* _Work to complete_
Reproduce exactly the lines below from the one containing "M198,940L206,951L177,974L169,963Z" through the one containing "M487,511L654,391", including both, and nothing else.

──────── Data for processing ────────

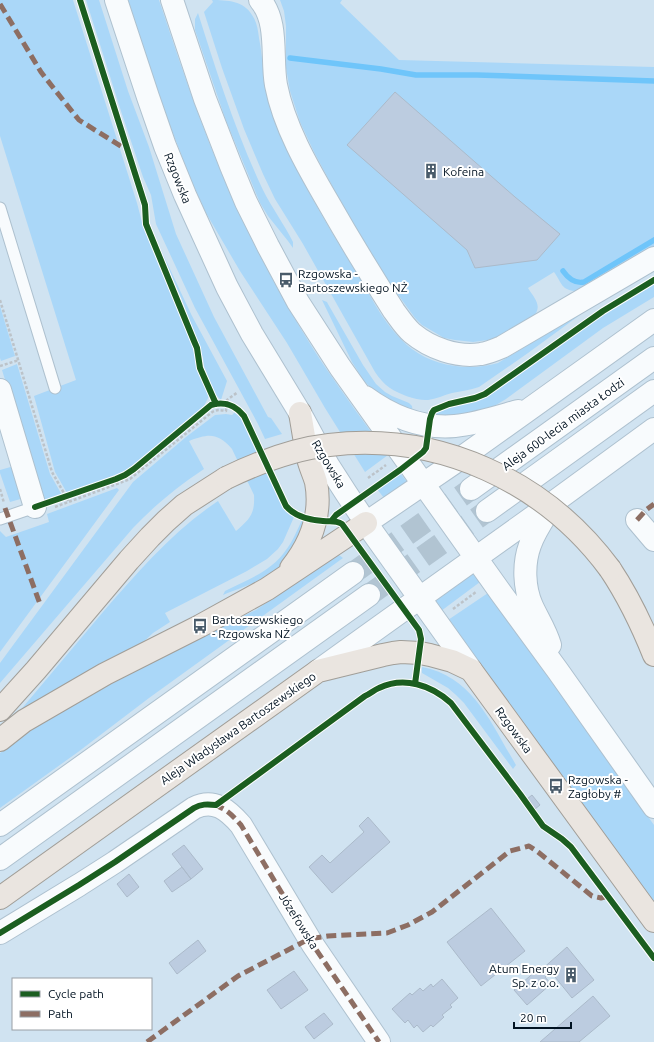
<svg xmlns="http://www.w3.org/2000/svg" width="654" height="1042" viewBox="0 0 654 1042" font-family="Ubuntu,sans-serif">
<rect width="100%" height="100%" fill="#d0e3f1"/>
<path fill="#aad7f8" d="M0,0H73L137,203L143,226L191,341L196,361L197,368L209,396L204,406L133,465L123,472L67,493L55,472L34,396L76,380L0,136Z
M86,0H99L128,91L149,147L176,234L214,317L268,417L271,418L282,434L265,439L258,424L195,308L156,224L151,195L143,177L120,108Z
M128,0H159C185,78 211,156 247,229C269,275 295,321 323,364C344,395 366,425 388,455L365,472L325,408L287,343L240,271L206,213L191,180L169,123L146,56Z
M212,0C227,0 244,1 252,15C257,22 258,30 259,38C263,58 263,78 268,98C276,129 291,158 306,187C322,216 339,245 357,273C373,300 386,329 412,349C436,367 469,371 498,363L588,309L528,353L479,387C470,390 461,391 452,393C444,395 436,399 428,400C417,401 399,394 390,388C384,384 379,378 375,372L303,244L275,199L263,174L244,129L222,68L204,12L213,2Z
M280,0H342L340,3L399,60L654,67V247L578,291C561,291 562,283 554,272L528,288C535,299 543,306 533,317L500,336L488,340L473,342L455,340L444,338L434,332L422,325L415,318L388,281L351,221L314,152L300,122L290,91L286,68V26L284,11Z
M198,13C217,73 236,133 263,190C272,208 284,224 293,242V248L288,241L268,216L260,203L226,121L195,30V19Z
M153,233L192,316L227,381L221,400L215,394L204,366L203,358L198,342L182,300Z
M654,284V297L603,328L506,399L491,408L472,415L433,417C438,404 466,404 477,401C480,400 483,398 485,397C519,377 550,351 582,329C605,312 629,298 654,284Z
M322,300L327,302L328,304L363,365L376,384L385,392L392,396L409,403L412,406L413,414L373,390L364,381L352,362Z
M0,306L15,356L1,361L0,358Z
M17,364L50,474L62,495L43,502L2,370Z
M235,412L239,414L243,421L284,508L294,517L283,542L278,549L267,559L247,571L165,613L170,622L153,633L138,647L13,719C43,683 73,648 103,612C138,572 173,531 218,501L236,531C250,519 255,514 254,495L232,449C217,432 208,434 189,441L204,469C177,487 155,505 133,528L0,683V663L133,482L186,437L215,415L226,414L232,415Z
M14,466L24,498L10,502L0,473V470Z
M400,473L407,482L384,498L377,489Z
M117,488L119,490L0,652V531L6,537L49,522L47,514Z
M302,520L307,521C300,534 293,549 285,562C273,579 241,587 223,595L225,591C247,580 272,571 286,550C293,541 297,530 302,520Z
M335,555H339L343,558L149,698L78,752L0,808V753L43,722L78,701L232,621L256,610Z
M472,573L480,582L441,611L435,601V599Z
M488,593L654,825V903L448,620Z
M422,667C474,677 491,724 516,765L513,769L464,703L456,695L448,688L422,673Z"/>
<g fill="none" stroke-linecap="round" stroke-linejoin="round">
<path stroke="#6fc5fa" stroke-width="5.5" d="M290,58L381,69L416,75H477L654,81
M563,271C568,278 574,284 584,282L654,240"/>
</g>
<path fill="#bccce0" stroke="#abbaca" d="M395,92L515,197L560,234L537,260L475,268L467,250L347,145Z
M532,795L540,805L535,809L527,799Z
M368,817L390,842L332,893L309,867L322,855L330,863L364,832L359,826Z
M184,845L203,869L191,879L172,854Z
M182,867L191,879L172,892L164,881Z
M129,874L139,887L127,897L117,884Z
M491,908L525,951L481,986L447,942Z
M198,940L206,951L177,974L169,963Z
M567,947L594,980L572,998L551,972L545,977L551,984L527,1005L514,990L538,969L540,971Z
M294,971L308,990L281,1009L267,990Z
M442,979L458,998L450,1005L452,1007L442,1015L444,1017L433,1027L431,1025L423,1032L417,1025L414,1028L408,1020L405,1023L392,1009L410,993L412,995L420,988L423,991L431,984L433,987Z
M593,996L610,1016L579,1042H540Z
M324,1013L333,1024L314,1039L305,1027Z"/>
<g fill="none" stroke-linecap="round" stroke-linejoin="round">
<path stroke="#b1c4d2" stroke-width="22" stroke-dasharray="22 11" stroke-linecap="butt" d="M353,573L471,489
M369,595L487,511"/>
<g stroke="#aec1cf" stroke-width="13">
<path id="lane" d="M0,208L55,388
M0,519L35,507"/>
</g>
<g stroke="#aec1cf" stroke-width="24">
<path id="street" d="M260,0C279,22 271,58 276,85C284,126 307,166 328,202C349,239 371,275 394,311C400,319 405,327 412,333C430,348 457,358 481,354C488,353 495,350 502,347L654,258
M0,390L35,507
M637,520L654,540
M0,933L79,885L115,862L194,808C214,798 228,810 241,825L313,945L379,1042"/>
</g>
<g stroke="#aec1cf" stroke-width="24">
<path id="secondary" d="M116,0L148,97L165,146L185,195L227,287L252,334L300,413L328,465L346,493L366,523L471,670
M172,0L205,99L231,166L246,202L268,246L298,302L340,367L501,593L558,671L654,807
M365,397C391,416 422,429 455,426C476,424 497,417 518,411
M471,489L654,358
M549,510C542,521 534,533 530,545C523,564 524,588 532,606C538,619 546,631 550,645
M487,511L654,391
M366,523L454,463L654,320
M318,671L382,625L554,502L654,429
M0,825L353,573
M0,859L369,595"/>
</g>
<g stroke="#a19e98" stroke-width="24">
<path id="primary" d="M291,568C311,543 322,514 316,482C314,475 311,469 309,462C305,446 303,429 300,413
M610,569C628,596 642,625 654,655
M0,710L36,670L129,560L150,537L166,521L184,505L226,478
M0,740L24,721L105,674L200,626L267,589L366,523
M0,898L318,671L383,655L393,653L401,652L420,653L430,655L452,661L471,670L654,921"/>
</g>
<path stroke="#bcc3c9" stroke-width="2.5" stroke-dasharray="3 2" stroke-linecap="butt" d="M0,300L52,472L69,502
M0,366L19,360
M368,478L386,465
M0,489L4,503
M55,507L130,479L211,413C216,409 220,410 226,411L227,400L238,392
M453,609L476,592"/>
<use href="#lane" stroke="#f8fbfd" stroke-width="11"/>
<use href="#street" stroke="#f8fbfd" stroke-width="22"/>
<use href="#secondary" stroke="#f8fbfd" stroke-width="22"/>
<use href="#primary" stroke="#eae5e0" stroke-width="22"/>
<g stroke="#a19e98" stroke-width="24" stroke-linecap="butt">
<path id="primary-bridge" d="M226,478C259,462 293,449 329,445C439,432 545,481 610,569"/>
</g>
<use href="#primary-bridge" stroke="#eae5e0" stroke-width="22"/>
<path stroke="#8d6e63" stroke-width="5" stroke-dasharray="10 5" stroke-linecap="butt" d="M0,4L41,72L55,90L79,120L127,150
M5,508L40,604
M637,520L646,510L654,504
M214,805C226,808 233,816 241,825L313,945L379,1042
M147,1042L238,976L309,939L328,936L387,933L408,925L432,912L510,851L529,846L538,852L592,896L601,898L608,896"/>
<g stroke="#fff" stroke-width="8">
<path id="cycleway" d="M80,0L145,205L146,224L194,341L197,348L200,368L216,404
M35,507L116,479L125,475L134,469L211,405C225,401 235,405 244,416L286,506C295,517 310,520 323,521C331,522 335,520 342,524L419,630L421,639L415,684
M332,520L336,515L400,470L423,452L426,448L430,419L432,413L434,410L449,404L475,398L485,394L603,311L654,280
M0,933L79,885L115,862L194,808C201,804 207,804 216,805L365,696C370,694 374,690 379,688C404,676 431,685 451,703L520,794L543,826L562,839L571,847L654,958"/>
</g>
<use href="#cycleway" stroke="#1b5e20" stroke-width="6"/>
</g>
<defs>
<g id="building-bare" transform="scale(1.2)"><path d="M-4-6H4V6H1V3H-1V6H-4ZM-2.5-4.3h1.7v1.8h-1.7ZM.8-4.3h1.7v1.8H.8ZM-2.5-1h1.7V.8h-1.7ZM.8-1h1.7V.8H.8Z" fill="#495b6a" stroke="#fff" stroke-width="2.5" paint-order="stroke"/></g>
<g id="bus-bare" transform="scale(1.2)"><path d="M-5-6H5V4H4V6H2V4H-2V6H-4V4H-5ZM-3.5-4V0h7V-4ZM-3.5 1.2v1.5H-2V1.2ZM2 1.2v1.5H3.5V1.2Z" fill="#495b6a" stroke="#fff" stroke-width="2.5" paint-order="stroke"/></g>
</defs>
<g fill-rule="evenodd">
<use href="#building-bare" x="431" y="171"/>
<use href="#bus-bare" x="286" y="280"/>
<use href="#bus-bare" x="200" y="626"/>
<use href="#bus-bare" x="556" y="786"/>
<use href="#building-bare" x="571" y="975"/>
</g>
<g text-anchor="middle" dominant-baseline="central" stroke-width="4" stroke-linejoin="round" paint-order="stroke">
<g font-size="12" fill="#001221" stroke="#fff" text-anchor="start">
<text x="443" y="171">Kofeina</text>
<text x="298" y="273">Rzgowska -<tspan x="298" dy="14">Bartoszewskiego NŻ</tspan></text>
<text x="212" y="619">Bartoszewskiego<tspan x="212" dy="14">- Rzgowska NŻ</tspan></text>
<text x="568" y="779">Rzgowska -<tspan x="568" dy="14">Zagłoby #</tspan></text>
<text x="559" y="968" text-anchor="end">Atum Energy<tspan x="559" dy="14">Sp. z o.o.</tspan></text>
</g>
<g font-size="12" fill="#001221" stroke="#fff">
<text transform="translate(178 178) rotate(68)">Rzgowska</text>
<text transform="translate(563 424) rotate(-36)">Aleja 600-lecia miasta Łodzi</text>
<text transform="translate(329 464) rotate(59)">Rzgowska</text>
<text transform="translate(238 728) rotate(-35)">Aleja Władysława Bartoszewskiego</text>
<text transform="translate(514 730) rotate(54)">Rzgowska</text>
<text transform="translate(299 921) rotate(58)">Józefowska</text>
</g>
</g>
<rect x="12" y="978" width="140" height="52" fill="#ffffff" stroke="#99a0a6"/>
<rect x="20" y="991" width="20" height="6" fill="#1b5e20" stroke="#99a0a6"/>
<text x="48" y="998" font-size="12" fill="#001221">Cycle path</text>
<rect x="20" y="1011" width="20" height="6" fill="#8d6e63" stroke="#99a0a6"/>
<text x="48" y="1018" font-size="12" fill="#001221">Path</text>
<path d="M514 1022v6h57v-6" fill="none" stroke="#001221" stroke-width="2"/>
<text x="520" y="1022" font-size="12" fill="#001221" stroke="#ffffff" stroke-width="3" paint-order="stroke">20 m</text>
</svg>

────────

* _Answer to this task_
M198,940L206,951L177,974L169,963Z
M567,947L594,980L572,998L551,972L545,977L551,984L527,1005L514,990L538,969L540,971Z
M294,971L308,990L281,1009L267,990Z
M442,979L458,998L450,1005L452,1007L442,1015L444,1017L433,1027L431,1025L423,1032L417,1025L414,1028L408,1020L405,1023L392,1009L410,993L412,995L420,988L423,991L431,984L433,987Z
M593,996L610,1016L579,1042H540Z
M324,1013L333,1024L314,1039L305,1027Z"/>
<g fill="none" stroke-linecap="round" stroke-linejoin="round">
<path stroke="#b1c4d2" stroke-width="22" stroke-dasharray="22 11" stroke-linecap="butt" d="M353,573L471,489
M369,595L487,511"/>
<g stroke="#aec1cf" stroke-width="13">
<path id="lane" d="M0,208L55,388
M0,519L35,507"/>
</g>
<g stroke="#aec1cf" stroke-width="24">
<path id="street" d="M260,0C279,22 271,58 276,85C284,126 307,166 328,202C349,239 371,275 394,311C400,319 405,327 412,333C430,348 457,358 481,354C488,353 495,350 502,347L654,258
M0,390L35,507
M637,520L654,540
M0,933L79,885L115,862L194,808C214,798 228,810 241,825L313,945L379,1042"/>
</g>
<g stroke="#aec1cf" stroke-width="24">
<path id="secondary" d="M116,0L148,97L165,146L185,195L227,287L252,334L300,413L328,465L346,493L366,523L471,670
M172,0L205,99L231,166L246,202L268,246L298,302L340,367L501,593L558,671L654,807
M365,397C391,416 422,429 455,426C476,424 497,417 518,411
M471,489L654,358
M549,510C542,521 534,533 530,545C523,564 524,588 532,606C538,619 546,631 550,645
M487,511L654,391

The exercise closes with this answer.